My dad wooed mom with Frank Sinatra music. In the coming years, he wrote a couple dozen love letters. I know because my mother admitted to me they were hidden in the nightstand by their bed. “He was no Romeo; he was an engineer,” my mom explained. “But his love letters showed me that he had a beautiful heart.” I wanted to read the letters.
When dad graduated, they married and my mother followed him to Southbend, where my brother Les was born, and to Hartford, where I was born, and then back to Southbend where Charley was born, and eventually onward to Indianapolis, where we grew up in a suburb south of the city. In Indianapolis my dad helped design the first jet engine parts, and my mother undertook caring for our home and grew prize-winning roses. Once she told me, “I missed my home in the early years of our marriage. Sometimes, I cried,” she admitted, “But your dad would hold me, and it was okay. Then we made our own home. Our own family.” She believed this was the most important thing you could do, and she did it well.
While she discouraged me from thinking I would grow up to be a homemaker, she embraced being one. I have endless images in my head of her hanging the laundry outside, scrubbing the kitchen floors, and sewing our clothes on her Singer Sewing machine. She hummed as she did her chores. Frank Sinatra tunes.
At noon each day my dad called my mom to check on the stock-market, but as I recall it now, he was really checking on mom. Telling a joke. Perhaps flirting with her. Since he was once was mistaken for Frank Sinatra, he would often insist he was the famed actor calling. Many afternoons after the school bus dropped me off, I would run up the hill, hoping for the smell of fresh-baked oatmeal cookies—my dad’s favorite. At four each afternoon my mother prepared a meatloaf or a casserole and then she took a bath and put on fresh clothes. When my dad pushed through the door with his briefcase, my mom always seemed to light up the room. Then there was a long, warm embrace. Every day.
My parents must have fought, but I only have images of them yelling at my brothers or me for bringing the neighbor’s dog in the house or forgetting to ask when we stayed late at school. When there was a disagreement brewing, dad had a tried and true line to spout, “No one can argue with a man who looks like Frank Sinatra.”
My dad met my mom on what he called “the luckiest day of my life.” They shared 72 years together, and during that time I took their love for granted, but I never doubted it. Only now do I realize my great fortune. When dad died five years ago, I asked my mom if I could read the love letters he wrote to her. She looked a little sad. “Your dad asked me to burn them a few years ago. At this moment, I am sorry I did.”
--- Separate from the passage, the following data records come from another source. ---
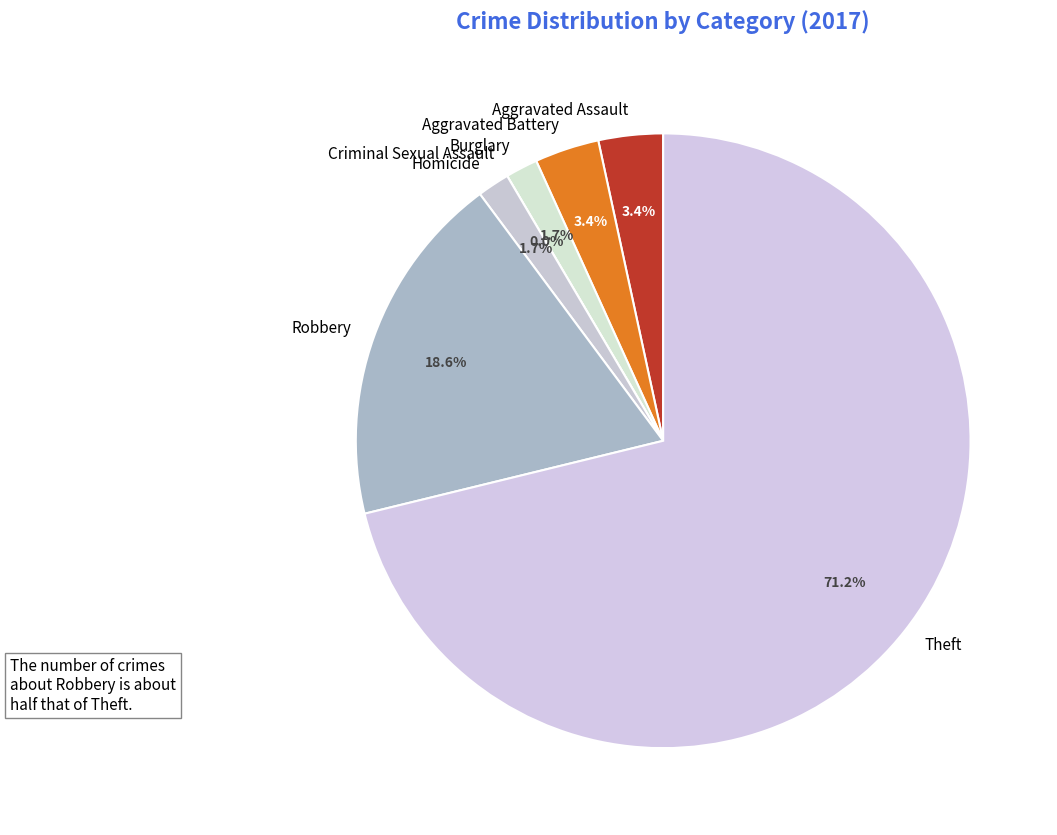

How many segments does this pie chart have?

7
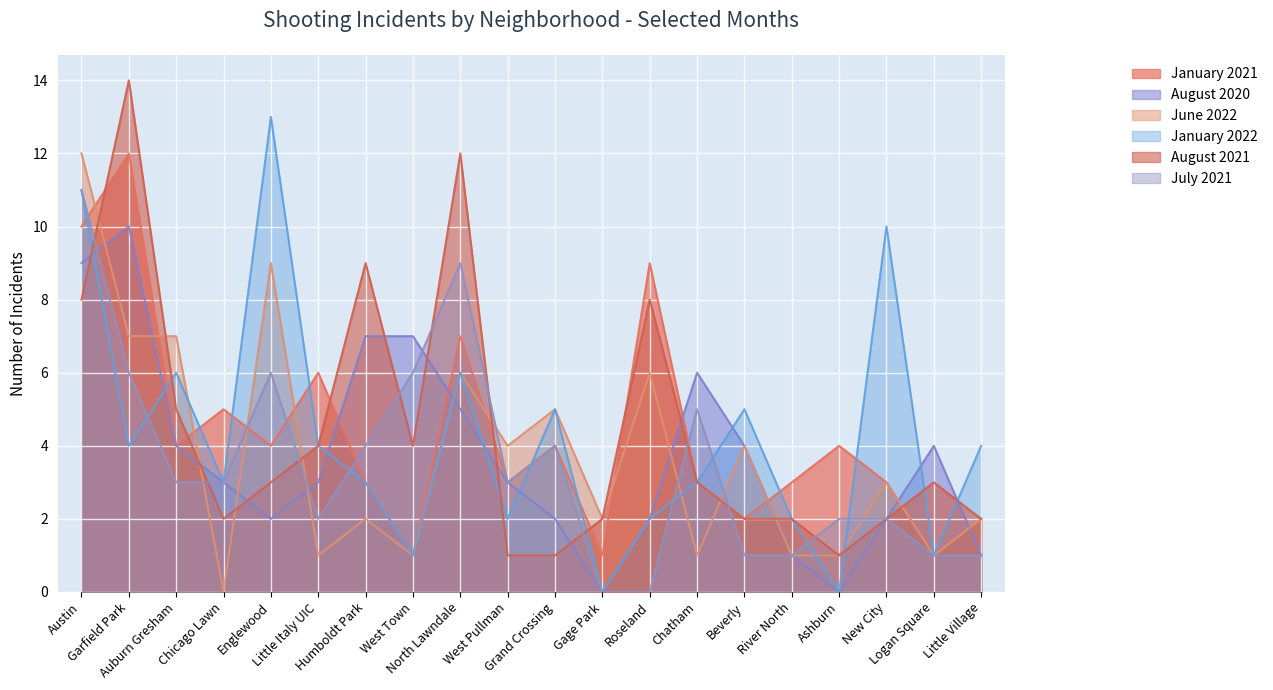

Reading right to left, what are all the values shown in this chart?

January 2021: 2	1	3	4	3	2	3	9	1	4	3	7	1	3	6	4	5	4	12	10
August 2020: 1	4	2	0	1	4	6	2	0	2	3	5	7	7	3	2	3	4	10	9
June 2022: 2	1	3	1	1	4	1	6	2	5	4	6	1	2	1	9	0	7	7	12
January 2022: 4	1	10	0	2	5	3	2	0	5	2	6	1	3	4	13	3	6	4	11
August 2021: 2	3	2	1	2	2	3	8	2	1	1	12	4	9	4	3	2	5	14	8
July 2021: 1	1	2	2	1	1	5	0	0	4	3	9	6	4	2	6	3	3	6	11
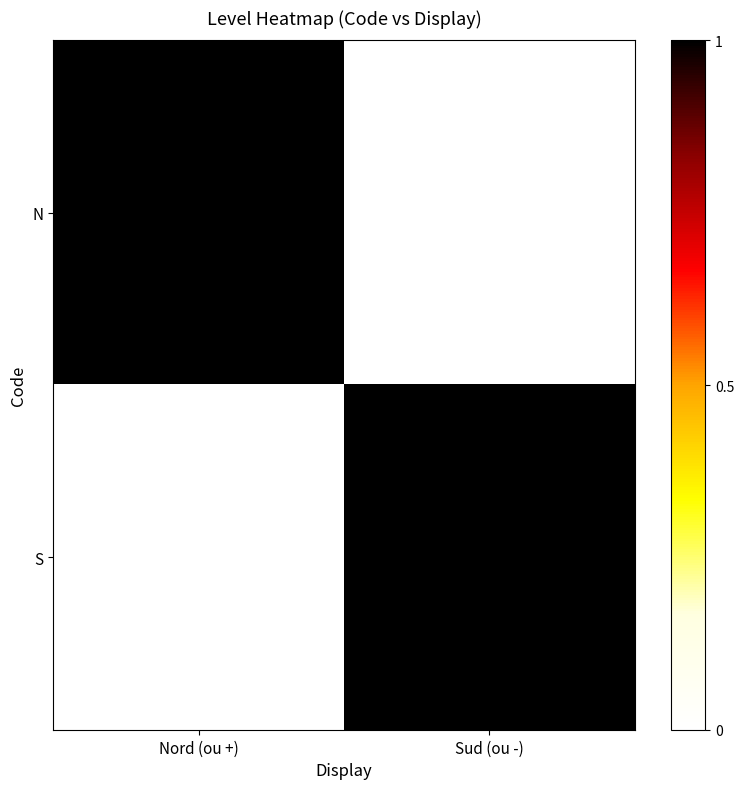

At how many categories does at least one series exceed 0?

2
I would love to have those love letters. But at least I still hold in me the beauty of their story. Now my parents share a niche in a lovely church garden. I visit them from time to time to honor what they gave me and what they shared, a love that seems to have transcended time. This is my legacy of love. An incredibly fortune one.
What is your legacy of love? Often we have to reach beyond the boundaries of family and even our losses to find them. A sibling who has passed? A mentor? A friendship? A lover? A pet? What is your legacy of love?
The Science of Love Letters
According to Yale psychologist Robert Sternberg, love is composed of three basic components–
- Intimacy
- Passion
- Commitment
Which element matters the most when you are writing a love letter or declaring your love to another? While an ideal love needs all three, one study showed we prefer commitment above all else. It would a good idea to sign love letters with “Forever Yours” or “Love Always!”